Krzysztof Łapiński komentował wypowiedź wicemarszałka Sejmu, który nazwał Donalda Tuska „niemieckim popychlem”. – Donald Tusk jest szefem RE. Tylko tyle i aż tyle. Mogę ewentualnie tłumaczyć się ze swoich słów lub słów moich kolegów z Kancelarii Prezydenta. Nie słyszałem tych słów (Joachima Brudzińskiego - red.), potem czytałem. Jeśli miałbym określać Donalda Tuska, to myślę, że znalazłbym wiele innych słów, które mogłoby go opisać. Innych. Może też i bardziej eleganckich – mówił. – Namawiam Donalda Tuska, żeby nie angażował się po jednej stronie w spór polityczny w Polsce. Powinien być neutralny i bezstronny. Ale też powinien pamiętać, że jest z Polski. Słyszę cały czas od PO: popierajcie Tuska, bo on Polsce załatwi to, tamto i owamto – dodał.

– Donald Tusk powinien być bezstronny w tym sensie, że nie angażować się w spór polityczny w Polsce po jednej stronie. Natomiast, jako polityk, który był premierem Polski, jest Polakiem powinien w taki sposób, nazwijmy delikatnie, jak to robią inni wysocy rangą urzędnicy, czy politycy Unii pamiętać, że jest z Polski, jest Polakiem – ocenił dalej.

Odnosząc się do komentarza szefa Rady Europejskiej nt. wypowiedzi Beaty Szydło w Auschwitz, Łapiński stwierdził, że były premier „ma prawo, żeby mieć inne zdanie, niż premier Szydło, ale niekoniecznie musi to demonstrować w sposób tak mocny”. – Niech Donald Tusk też zwraca uwagę na to, co mówi kanclerz Niemiec – poradził.

Referendum ws. przyjęcia uchodźców

Krzysztof Łapiński poinformował na antenie Radia ZET, że wniosek do Senatu o referendum ws. uchodźców jest przesądzony.

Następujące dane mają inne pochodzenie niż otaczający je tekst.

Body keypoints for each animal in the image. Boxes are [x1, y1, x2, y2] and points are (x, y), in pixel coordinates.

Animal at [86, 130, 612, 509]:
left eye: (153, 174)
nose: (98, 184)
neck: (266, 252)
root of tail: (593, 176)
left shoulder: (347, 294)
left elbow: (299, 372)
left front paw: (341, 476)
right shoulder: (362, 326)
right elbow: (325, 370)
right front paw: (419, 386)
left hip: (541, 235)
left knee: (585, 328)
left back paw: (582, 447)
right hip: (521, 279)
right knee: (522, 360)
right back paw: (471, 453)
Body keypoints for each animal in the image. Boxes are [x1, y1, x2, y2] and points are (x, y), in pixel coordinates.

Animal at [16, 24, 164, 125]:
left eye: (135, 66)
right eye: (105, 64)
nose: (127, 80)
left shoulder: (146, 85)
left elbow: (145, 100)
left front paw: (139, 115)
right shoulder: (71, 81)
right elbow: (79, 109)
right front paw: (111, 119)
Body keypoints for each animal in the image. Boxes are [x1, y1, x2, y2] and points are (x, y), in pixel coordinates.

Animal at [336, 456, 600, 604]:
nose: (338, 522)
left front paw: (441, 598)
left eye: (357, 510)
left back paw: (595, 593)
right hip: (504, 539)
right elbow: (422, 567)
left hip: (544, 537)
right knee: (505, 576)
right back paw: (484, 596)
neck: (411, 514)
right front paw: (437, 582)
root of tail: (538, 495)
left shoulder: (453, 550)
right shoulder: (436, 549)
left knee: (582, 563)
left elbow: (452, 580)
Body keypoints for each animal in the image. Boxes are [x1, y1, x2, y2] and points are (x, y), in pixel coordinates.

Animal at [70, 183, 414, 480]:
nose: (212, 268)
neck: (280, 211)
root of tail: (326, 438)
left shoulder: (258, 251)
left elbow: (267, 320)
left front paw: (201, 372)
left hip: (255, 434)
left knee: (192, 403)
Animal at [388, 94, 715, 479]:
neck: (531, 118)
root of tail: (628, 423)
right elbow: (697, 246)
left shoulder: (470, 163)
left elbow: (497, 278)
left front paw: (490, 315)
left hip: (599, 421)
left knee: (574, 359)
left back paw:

Dodał, że złożenie go to kwestia „ładnych kilku miesięcy”. – Temat uchodźców ciągnie się od 2 lat i niewiele zmieniło się w tej sprawie. Można więc podejrzewać, że za 2 lata również niewiele się zmieni – uważa rzecznik prezydenta. Jak dodał, spełnione muszą zostać cztery warunki, by Polska przyjęła takie osoby. – Jeśli zgłoszą się uchodźcy, którzy będą zweryfikowani co do tożsamości, zweryfikowani, że nie są powiązani z organizacjami terrorystycznymi, wskażą, że chcą do Polski się udać, Unia Europejska nie będzie wymuszała, żeby zatrzymywać ich siłą. Wtedy wszystko jest jasne – wyliczał.